Salvatore DiMartino's was the first suit listed. As administrator for his wife's estate, he was asking for $15,000, the maximum penalty for a death by accident in Connecticut. The complaint said that while Mrs. DiMartino "was sitting in said main show of said circus, a fire broke out which engulfed the tent and surroundings like a wild fire, causing a terrible conflagration, and catching said Anna DiMartino in its force and violence, and burning her to death." In addition to the circus, defendants in the action included Messrs. Haley, Smith, Aylesworth, Blanchfield and Versteeg.
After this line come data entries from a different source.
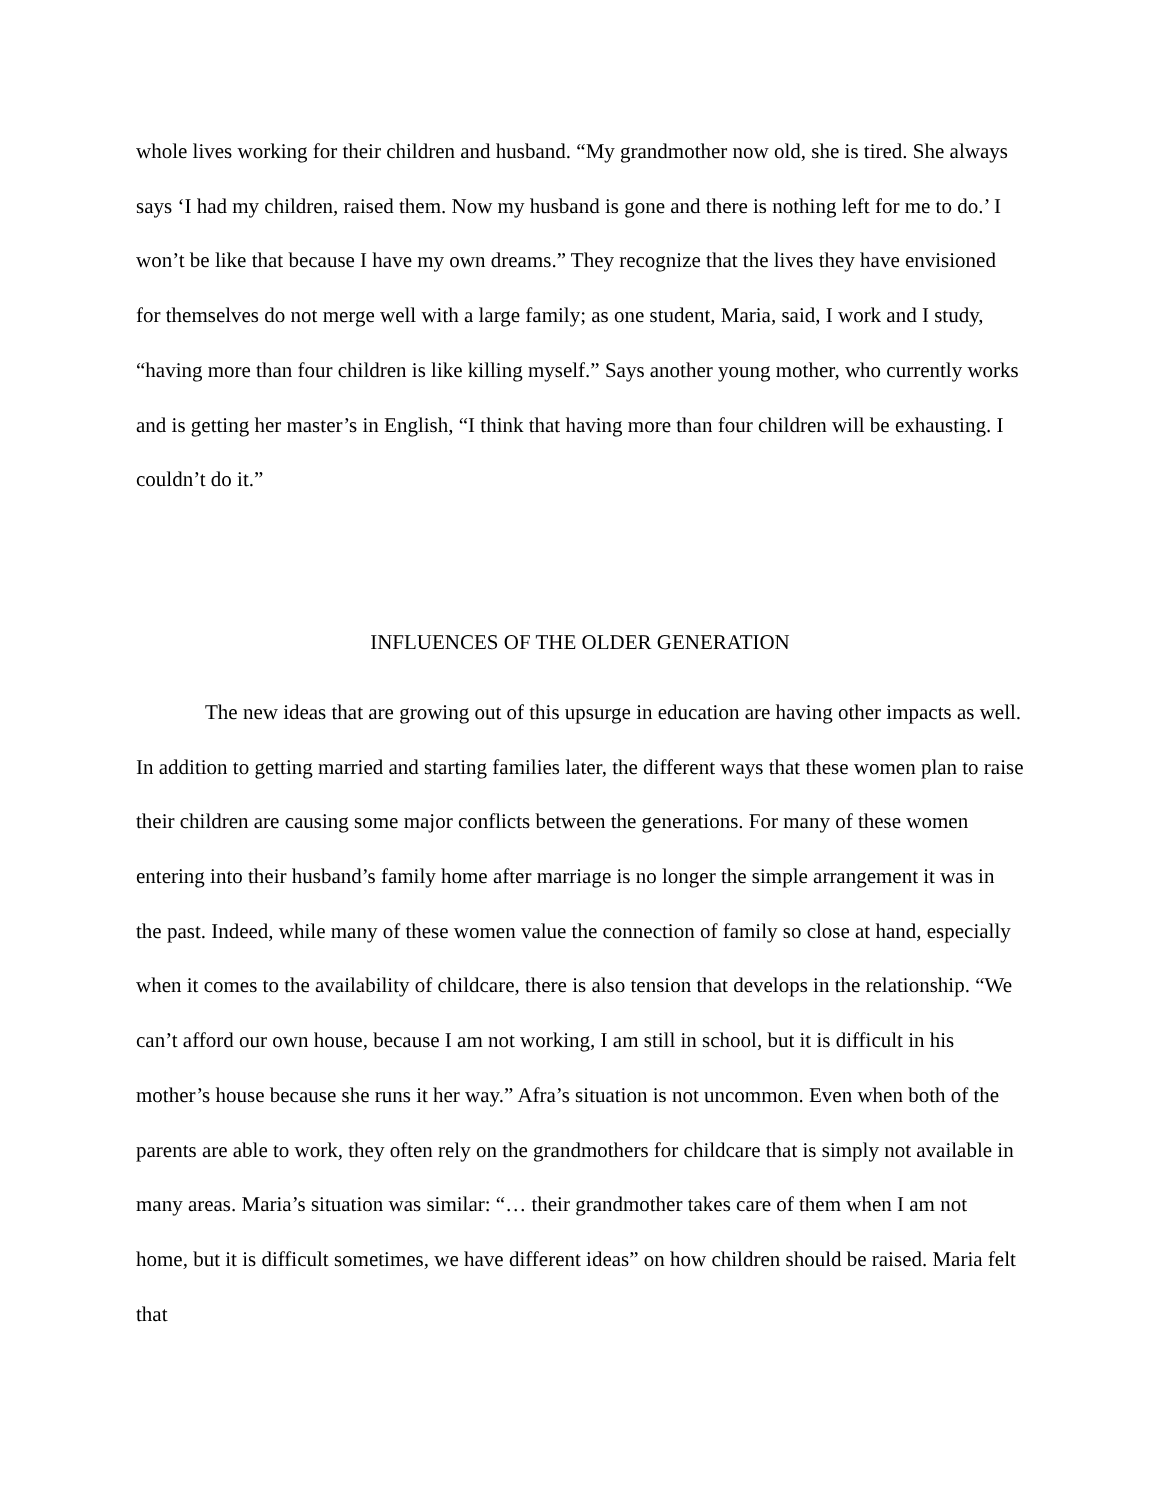whole lives working for their children and husband. “My grandmother now old, she is tired. She always says ‘I had my children, raised them. Now my husband is gone and there is nothing left for me to do.’ I won’t be like that because I have my own dreams.” They recognize that the lives they have envisioned for themselves do not merge well with a large family; as one student, Maria, said, I work and I study, “having more than four children is like killing myself.” Says another young mother, who currently works and is getting her master’s in English, “I think that having more than four children will be exhausting. I couldn’t do it.”
INFLUENCES OF THE OLDER GENERATION
The new ideas that are growing out of this upsurge in education are having other impacts as well. In addition to getting married and starting families later, the different ways that these women plan to raise their children are causing some major conflicts between the generations. For many of these women entering into their husband’s family home after marriage is no longer the simple arrangement it was in the past. Indeed, while many of these women value the connection of family so close at hand, especially when it comes to the availability of childcare, there is also tension that develops in the relationship. “We can’t afford our own house, because I am not working, I am still in school, but it is difficult in his mother’s house because she runs it her way.” Afra’s situation is not uncommon. Even when both of the parents are able to work, they often rely on the grandmothers for childcare that is simply not available in many areas. Maria’s situation was similar: “… their grandmother takes care of them when I am not home, but it is difficult sometimes, we have different ideas” on how children should be raised. Maria felt that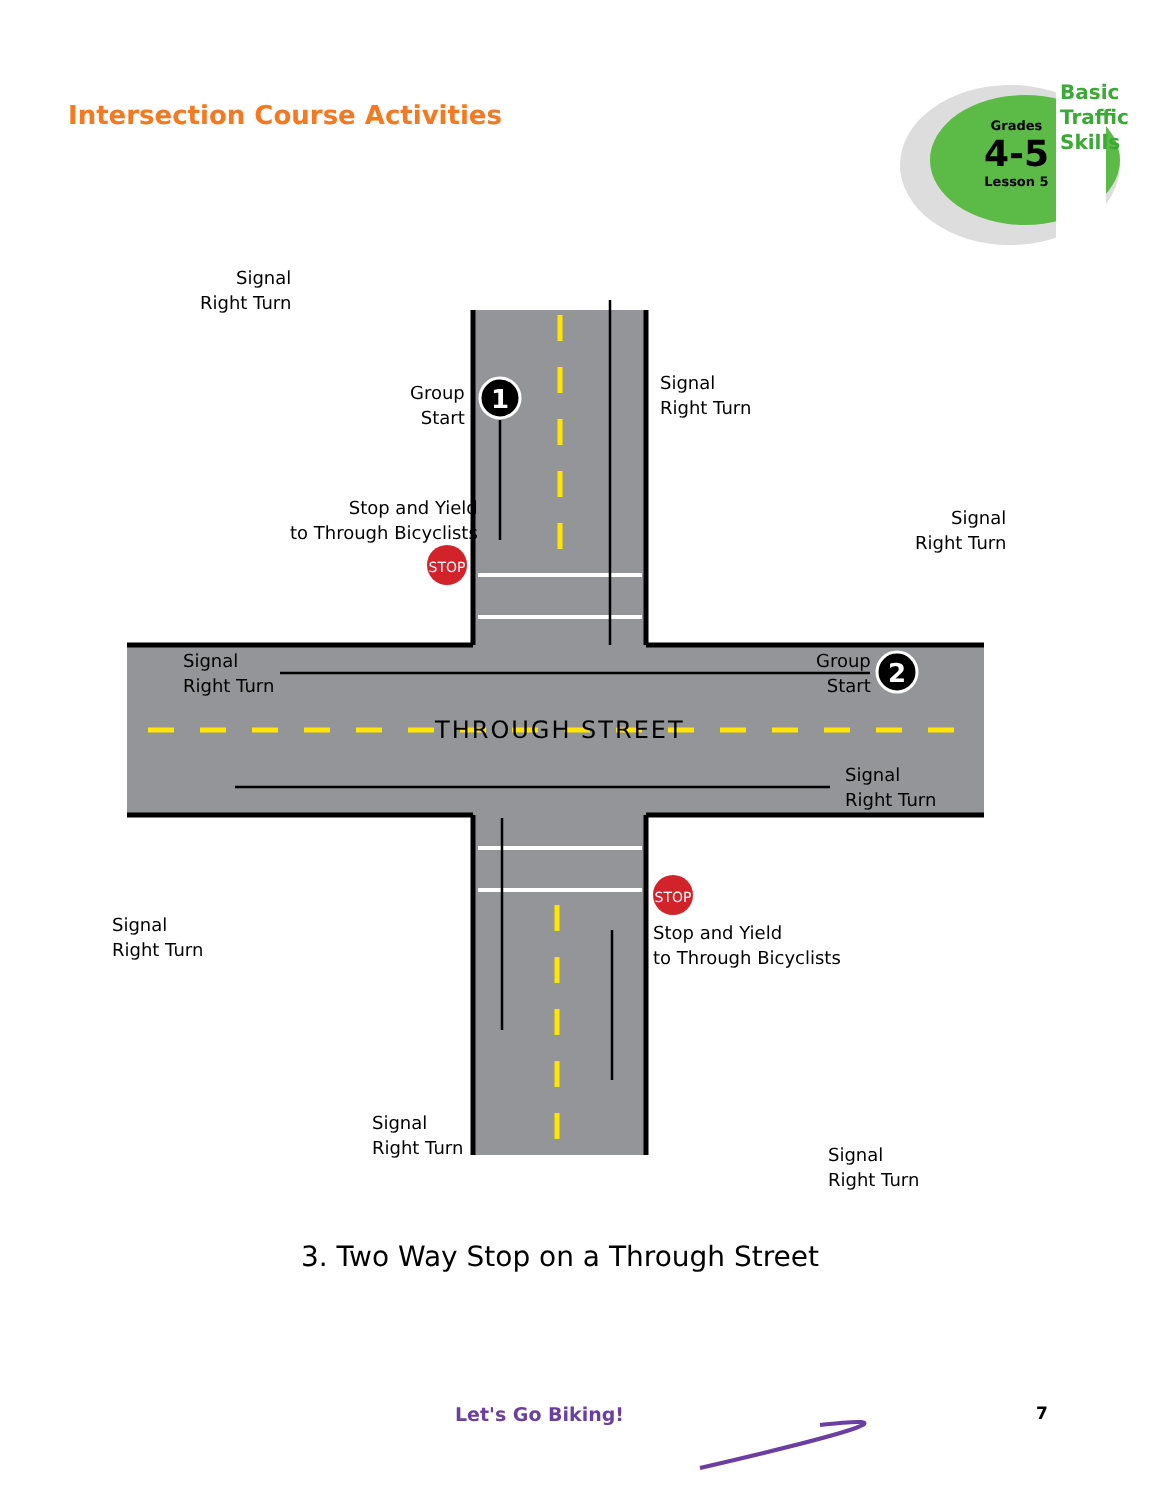Intersection Course Activities
1
2
STOP
STOP
Grades
4-5
Lesson 5
Basic Traffic Skills
Signal
Right Turn
Group
Start
Stop and Yield
to Through Bicyclists
Signal
Right Turn
Signal
Right Turn
Signal
Right Turn
Group
Start
THROUGH STREET
Signal
Right Turn
Signal
Right Turn
Stop and Yield
to Through Bicyclists
Signal
Right Turn
Signal
Right Turn
3. Two Way Stop on a Through Street
Let's Go Biking! 7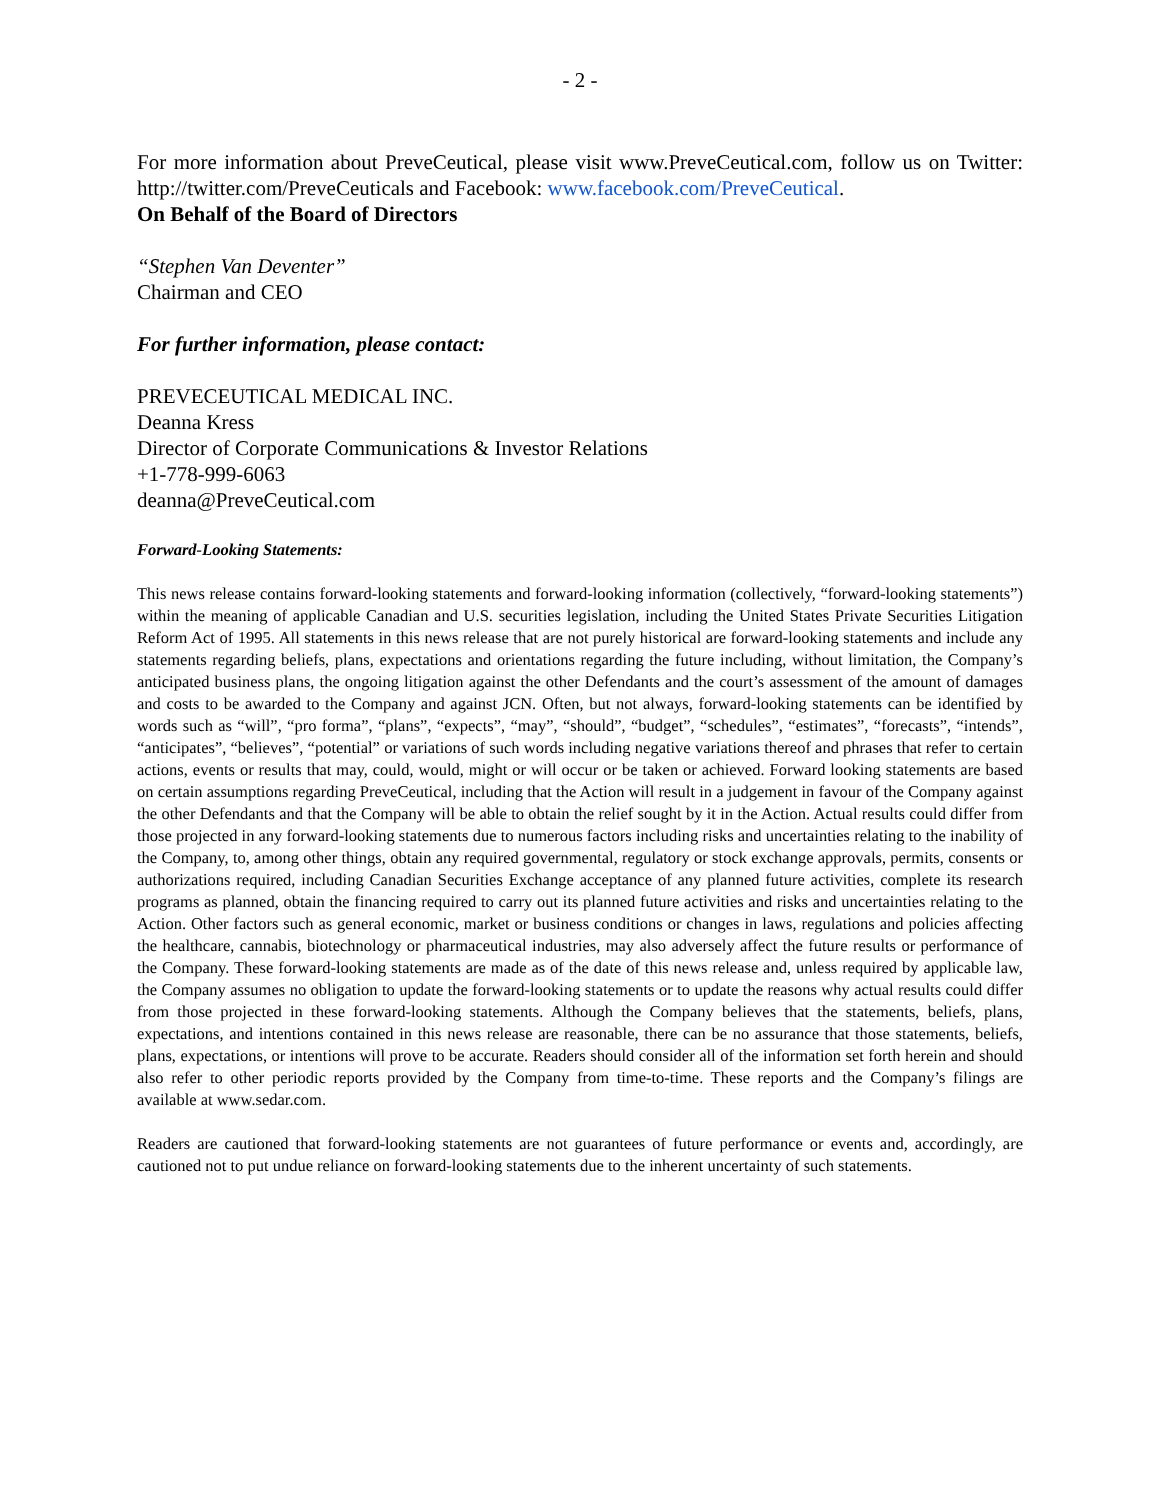- 2 -
For more information about PreveCeutical, please visit www.PreveCeutical.com, follow us on Twitter: http://twitter.com/PreveCeuticals and Facebook: www.facebook.com/PreveCeutical.
On Behalf of the Board of Directors
“Stephen Van Deventer”
Chairman and CEO
For further information, please contact:
PREVECEUTICAL MEDICAL INC.
Deanna Kress
Director of Corporate Communications & Investor Relations
+1-778-999-6063
deanna@PreveCeutical.com
Forward-Looking Statements:
This news release contains forward-looking statements and forward-looking information (collectively, “forward-looking statements”) within the meaning of applicable Canadian and U.S. securities legislation, including the United States Private Securities Litigation Reform Act of 1995. All statements in this news release that are not purely historical are forward-looking statements and include any statements regarding beliefs, plans, expectations and orientations regarding the future including, without limitation, the Company’s anticipated business plans, the ongoing litigation against the other Defendants and the court’s assessment of the amount of damages and costs to be awarded to the Company and against JCN. Often, but not always, forward-looking statements can be identified by words such as “will”, “pro forma”, “plans”, “expects”, “may”, “should”, “budget”, “schedules”, “estimates”, “forecasts”, “intends”, “anticipates”, “believes”, “potential” or variations of such words including negative variations thereof and phrases that refer to certain actions, events or results that may, could, would, might or will occur or be taken or achieved. Forward looking statements are based on certain assumptions regarding PreveCeutical, including that the Action will result in a judgement in favour of the Company against the other Defendants and that the Company will be able to obtain the relief sought by it in the Action. Actual results could differ from those projected in any forward-looking statements due to numerous factors including risks and uncertainties relating to the inability of the Company, to, among other things, obtain any required governmental, regulatory or stock exchange approvals, permits, consents or authorizations required, including Canadian Securities Exchange acceptance of any planned future activities, complete its research programs as planned, obtain the financing required to carry out its planned future activities and risks and uncertainties relating to the Action. Other factors such as general economic, market or business conditions or changes in laws, regulations and policies affecting the healthcare, cannabis, biotechnology or pharmaceutical industries, may also adversely affect the future results or performance of the Company. These forward-looking statements are made as of the date of this news release and, unless required by applicable law, the Company assumes no obligation to update the forward-looking statements or to update the reasons why actual results could differ from those projected in these forward-looking statements. Although the Company believes that the statements, beliefs, plans, expectations, and intentions contained in this news release are reasonable, there can be no assurance that those statements, beliefs, plans, expectations, or intentions will prove to be accurate. Readers should consider all of the information set forth herein and should also refer to other periodic reports provided by the Company from time-to-time. These reports and the Company’s filings are available at www.sedar.com.
Readers are cautioned that forward-looking statements are not guarantees of future performance or events and, accordingly, are cautioned not to put undue reliance on forward-looking statements due to the inherent uncertainty of such statements.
It was the first of hundreds of suits against the circus, the accused, and the city of Hartford. Alert attorneys instructed their clients to hold on to their ticket stubs.
The cause had still not been determined. Commissioner Hickey asked city police to assign the same officer the task of locating the man who'd told him "that dirty son of a bitch just threw a cigarette butt." The policeman succeeded in broadcasting the man's description over WDRC and getting the
Courant
and
Times
to print it, but no one came forward.